Following the devastating Brexit vote last June, Scottish Greens consistently called for Scotland's Remain vote to be respected. At our autumn conference we agreed that a Section 30 order was necessary and that plans for a fresh independence referendum should be advanced, in case it proved necessary.

By contrast, the Tories have been nothing short of reckless and destructive in their actions since the Brexit result. They have taken a Leave vote across the UK, won on no clear prospectus, as a mandate for ripping us out of the Single Market, which even Leave campaigners promised not to do and which flies directly in the face of the manifesto they were elected on in 2015.

Labour’s opposition hasn’t been worth the name. Even when amendments to protect the millions of citizens from the rest of Europe currently living here were stripped away, they voted through the Article 50 bill. For Jeremy Corbyn to announce that the ‘real fight starts now’ after his party rolled over to a Hard Right Tory agenda is frankly pathetic.

And the Lib Dem position hardly merits mention. Fighting for British re-entry into the EU is hopelessly unrealistic and ignores the one option on the table which would protect Scotland’s relationship with Europe and the 180,000 other European citizens living here today.

It's clear that not everyone who voted No in 2014 is willing to see Scotland dragged along with the agenda of Tory right-wingers who want to do away with workers’ rights, environmental protections and the principle of free movement. Whilst it would be wrong to characterise every Remain vote as being tantamount to a Yes vote, it would be wrong to portray every 2014 No vote as an endorsement of what the UK is now set to become.

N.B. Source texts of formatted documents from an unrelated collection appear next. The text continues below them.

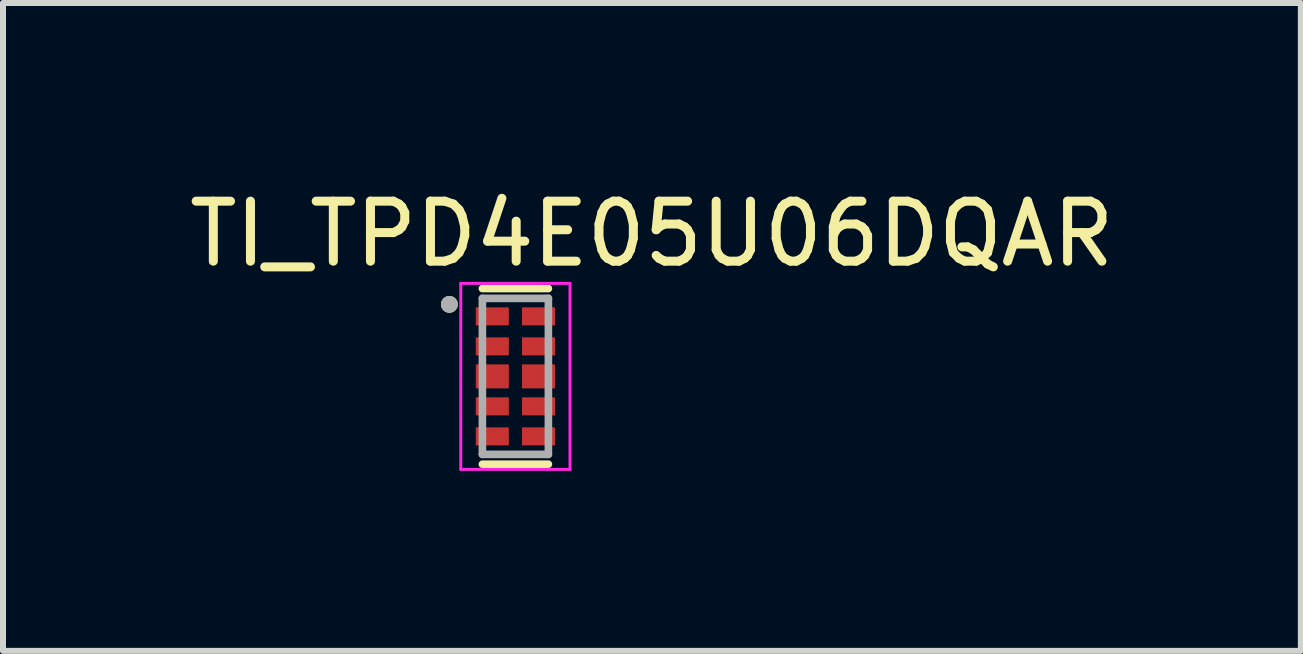
<source format=kicad_pcb>
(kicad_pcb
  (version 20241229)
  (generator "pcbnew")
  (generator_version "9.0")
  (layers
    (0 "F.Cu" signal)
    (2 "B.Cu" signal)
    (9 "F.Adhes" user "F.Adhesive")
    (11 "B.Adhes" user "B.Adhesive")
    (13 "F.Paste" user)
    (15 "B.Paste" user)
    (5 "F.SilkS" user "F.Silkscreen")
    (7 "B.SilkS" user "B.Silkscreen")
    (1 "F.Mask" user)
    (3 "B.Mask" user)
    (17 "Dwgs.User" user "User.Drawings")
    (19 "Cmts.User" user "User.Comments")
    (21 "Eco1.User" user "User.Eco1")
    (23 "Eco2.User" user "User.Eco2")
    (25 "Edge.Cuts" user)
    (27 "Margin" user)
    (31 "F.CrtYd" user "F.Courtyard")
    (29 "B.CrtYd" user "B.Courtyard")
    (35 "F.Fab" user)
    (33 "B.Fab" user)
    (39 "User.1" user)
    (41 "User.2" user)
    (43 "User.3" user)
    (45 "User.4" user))
  (footprint "TI_TPD4E05U06DQAR"
    (layer "F.Cu")
    (at 5.54 3.223)
    (property "Reference" "TI_TPD4E05U06DQAR" (at 2.275 -2.375 0) (layer "F.SilkS") (effects (font (size 1 1) (thickness 0.15))))
    (attr smd)
    (fp_line (start -0.55 -1.464) (end 0.55 -1.464) (stroke (width 0.127) (type solid)) (layer "F.SilkS"))
    (fp_line (start 0.55 1.464) (end -0.55 1.464) (stroke (width 0.127) (type solid)) (layer "F.SilkS"))
    (fp_circle (center -1.1 -1.2) (end -1.03 -1.2) (stroke (width 0.14) (type solid)) (fill no) (layer "F.SilkS"))
    (fp_line (start -0.91 -1.55) (end 0.91 -1.55) (stroke (width 0.05) (type solid)) (layer "F.CrtYd"))
    (fp_line (start -0.91 1.55) (end -0.91 -1.55) (stroke (width 0.05) (type solid)) (layer "F.CrtYd"))
    (fp_line (start 0.91 -1.55) (end 0.91 1.55) (stroke (width 0.05) (type solid)) (layer "F.CrtYd"))
    (fp_line (start 0.91 1.55) (end -0.91 1.55) (stroke (width 0.05) (type solid)) (layer "F.CrtYd"))
    (fp_line (start -0.55 -1.3) (end 0.55 -1.3) (stroke (width 0.127) (type solid)) (layer "F.Fab"))
    (fp_line (start -0.55 1.3) (end -0.55 -1.3) (stroke (width 0.127) (type solid)) (layer "F.Fab"))
    (fp_line (start 0.55 -1.3) (end 0.55 1.3) (stroke (width 0.127) (type solid)) (layer "F.Fab"))
    (fp_line (start 0.55 1.3) (end -0.55 1.3) (stroke (width 0.127) (type solid)) (layer "F.Fab"))
    (fp_circle (center -1.1 -1.2) (end -1.03 -1.2) (stroke (width 0.14) (type solid)) (fill no) (layer "F.Fab"))
    (pad "1" smd rect (at -0.385 -1) (size 0.55 0.3) (layers "F.Cu" "F.Mask" "F.Paste"))
    (pad "2" smd rect (at -0.385 -0.5) (size 0.55 0.3) (layers "F.Cu" "F.Mask" "F.Paste"))
    (pad "3" smd rect (at -0.385 0) (size 0.55 0.4) (layers "F.Cu" "F.Mask" "F.Paste"))
    (pad "4" smd rect (at -0.385 0.5) (size 0.55 0.3) (layers "F.Cu" "F.Mask" "F.Paste"))
    (pad "5" smd rect (at -0.385 1) (size 0.55 0.3) (layers "F.Cu" "F.Mask" "F.Paste"))
    (pad "6" smd rect (at 0.385 1) (size 0.55 0.3) (layers "F.Cu" "F.Mask" "F.Paste"))
    (pad "7" smd rect (at 0.385 0.5) (size 0.55 0.3) (layers "F.Cu" "F.Mask" "F.Paste"))
    (pad "8" smd rect (at 0.385 0) (size 0.55 0.4) (layers "F.Cu" "F.Mask" "F.Paste"))
    (pad "9" smd rect (at 0.385 -0.5) (size 0.55 0.3) (layers "F.Cu" "F.Mask" "F.Paste"))
    (pad "10" smd rect (at 0.385 -1) (size 0.55 0.3) (layers "F.Cu" "F.Mask" "F.Paste")))
  (gr_rect
    (start -3 -3)
    (end 18.631 7.798)
    (stroke (width 0.1) (type default))
    (fill no)
    (layer "Edge.Cuts")))
</source>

This week’s vote at Holyrood is about having the power to give the people of Scotland a choice. A choice between rudderless chaos and being in control of our own future. As Greens we believe a fresh independence referendum should include votes at 16 and for EU citizens in Scotland, and that it should be conducted under the same world-class arrangements as in 2014. And as Greens we will once again help shape the case for independence, setting out a vision for an independent Scotland with its own currency, a bold reindustrialisation plan which harnesses our green energy potential and the grounding in social, economic and environmental justice which any new nation should start with.